T-Mobile US — Shares of T-Mobile rose more than 2% in extended trading after the telecom company posted a stronger-than-expected profit for the previous quarter. T-Mobile earned 55 cents a share, topping a Refinitiv forecast of 53 cents per share. However, the company’s revenue came in at $19.62 billion. Analysts expected sales of $20.19 billion, according to Refinitiv.

Lyft — Lyft jumped 10.3% after reporting better-than-expected third-quarter results. The ridesharing company posted a profit of 5 cents per share, while analysts polled by Refinitiv had forecast a loss of 3 cents per share. The company’s revenue of $864.4 million was just above expectations. Revenue per active rider — a key metric for the company — also beat a StreetAccount estimate. To be sure, Lyft’s 18.94 million active riders was below a consensus forecast of 19.7 million.

Activision Blizzard — The video game company reported better-than-expected quarterly earnings.. Activision earned 72 cents per share, while analysts polled by Refinitiv expected a profit of 70 cents. It also reported revenue of $1.88 billion, right in line with analysts’ expectations. Activision shares, however, were down nearly 10% after the bell.

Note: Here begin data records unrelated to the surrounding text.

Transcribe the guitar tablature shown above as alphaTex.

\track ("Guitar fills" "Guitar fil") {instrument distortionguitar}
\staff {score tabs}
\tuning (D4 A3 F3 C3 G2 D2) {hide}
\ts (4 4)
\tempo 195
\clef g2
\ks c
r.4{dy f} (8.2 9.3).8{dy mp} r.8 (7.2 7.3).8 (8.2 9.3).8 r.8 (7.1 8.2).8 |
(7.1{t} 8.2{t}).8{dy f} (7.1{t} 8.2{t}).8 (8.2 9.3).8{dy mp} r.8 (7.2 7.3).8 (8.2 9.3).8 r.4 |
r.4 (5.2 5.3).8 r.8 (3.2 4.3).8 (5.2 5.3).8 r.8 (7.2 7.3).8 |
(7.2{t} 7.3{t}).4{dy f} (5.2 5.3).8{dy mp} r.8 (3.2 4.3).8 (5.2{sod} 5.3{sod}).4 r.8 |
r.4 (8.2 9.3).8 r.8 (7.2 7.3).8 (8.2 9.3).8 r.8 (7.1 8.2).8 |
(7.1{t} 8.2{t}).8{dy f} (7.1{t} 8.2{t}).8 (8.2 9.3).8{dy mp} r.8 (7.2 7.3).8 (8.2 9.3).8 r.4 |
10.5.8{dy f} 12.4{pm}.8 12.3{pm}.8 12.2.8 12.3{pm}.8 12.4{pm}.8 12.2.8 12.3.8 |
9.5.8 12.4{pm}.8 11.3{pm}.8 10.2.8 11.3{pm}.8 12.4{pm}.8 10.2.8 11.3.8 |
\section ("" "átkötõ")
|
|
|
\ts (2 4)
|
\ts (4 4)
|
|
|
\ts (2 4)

Caesars Entertainment — The casino and entertainment giant saw its shares fall nearly 6% after reporting EBITDA of $882 million, falling short of a $937 million StreetAccount estimate. Caesars said its results were pressured by a loss in its digital business. The company has said it plans to invest more in digital sports betting and iGaming.

Zillow — Zillow shares fell 8% after the real estate company announced it’s closing its home buying and flipping business. The company also said it’s eliminating a quarter of its workforce.